*** Data shown ***

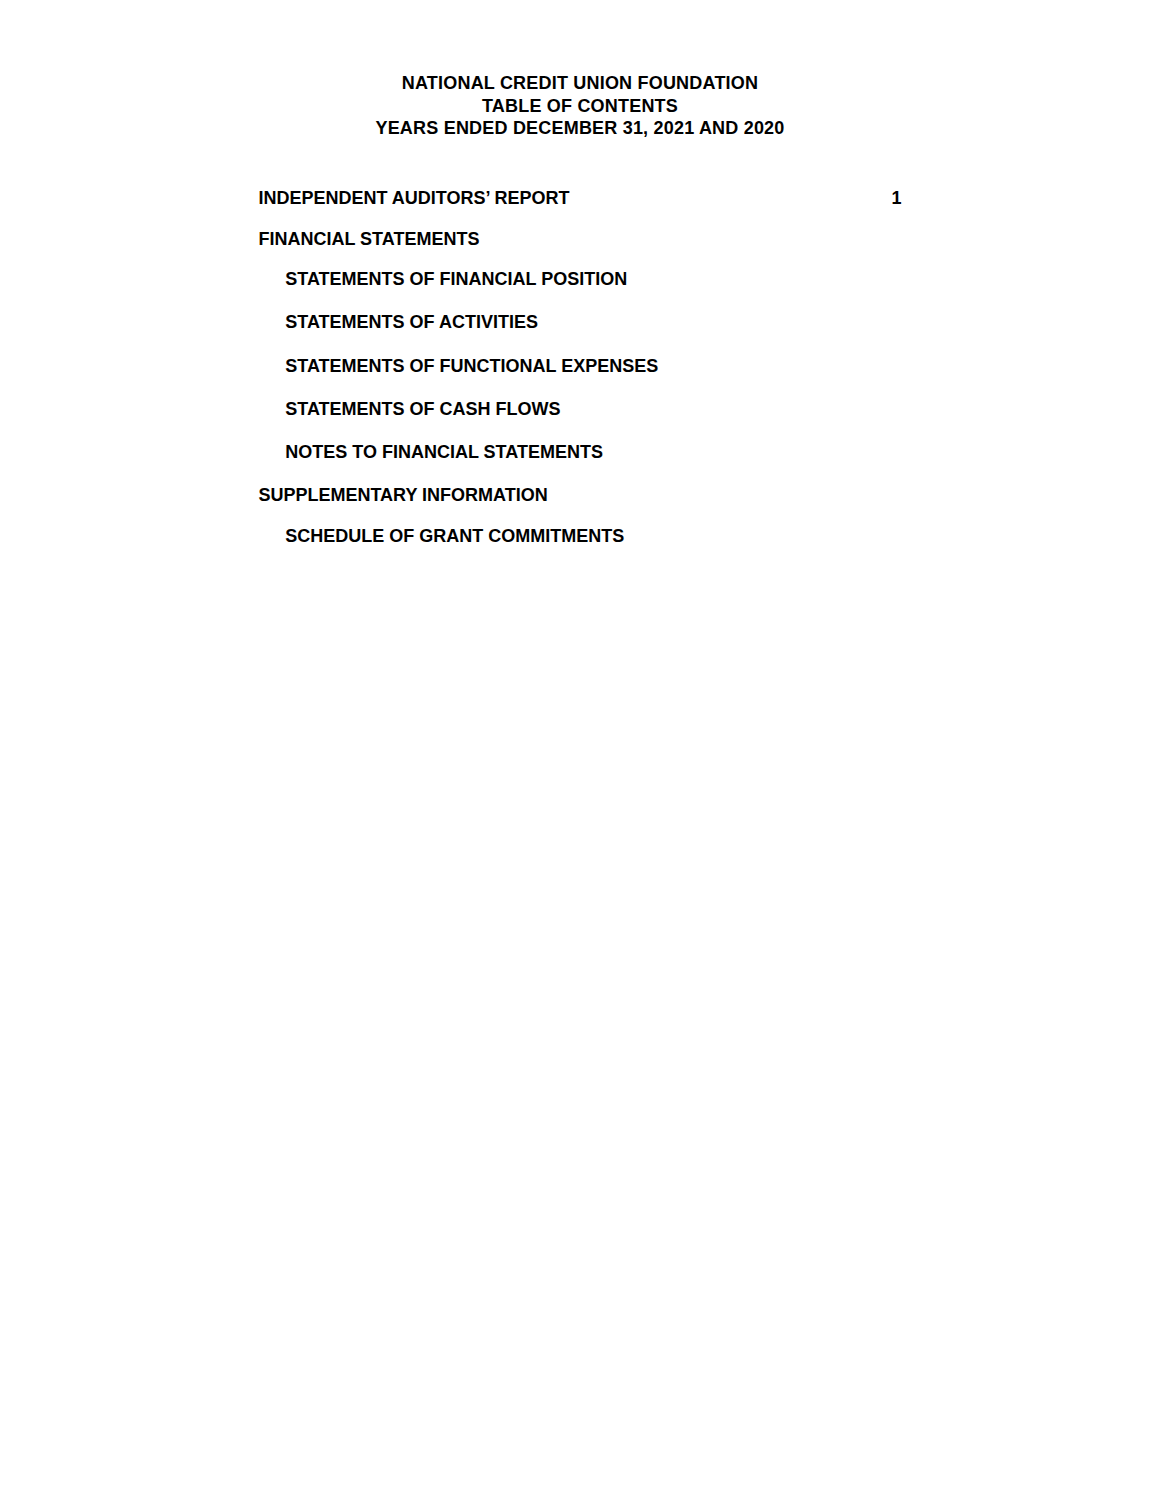NATIONAL CREDIT UNION FOUNDATION
TABLE OF CONTENTS
YEARS ENDED DECEMBER 31, 2021 AND 2020
INDEPENDENT AUDITORS’ REPORT 1
FINANCIAL STATEMENTS
STATEMENTS OF FINANCIAL POSITION 4
STATEMENTS OF ACTIVITIES 5
STATEMENTS OF FUNCTIONAL EXPENSES 7
STATEMENTS OF CASH FLOWS 9
NOTES TO FINANCIAL STATEMENTS 10
SUPPLEMENTARY INFORMATION
SCHEDULE OF GRANT COMMITMENTS 24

***

#### [What you should do]
Copy exactly the line containing "SUPPLEMENTARY INFORMATION" and each line after it through the end of the records above.

#### [Answer to this task]
SUPPLEMENTARY INFORMATION
SCHEDULE OF GRANT COMMITMENTS 24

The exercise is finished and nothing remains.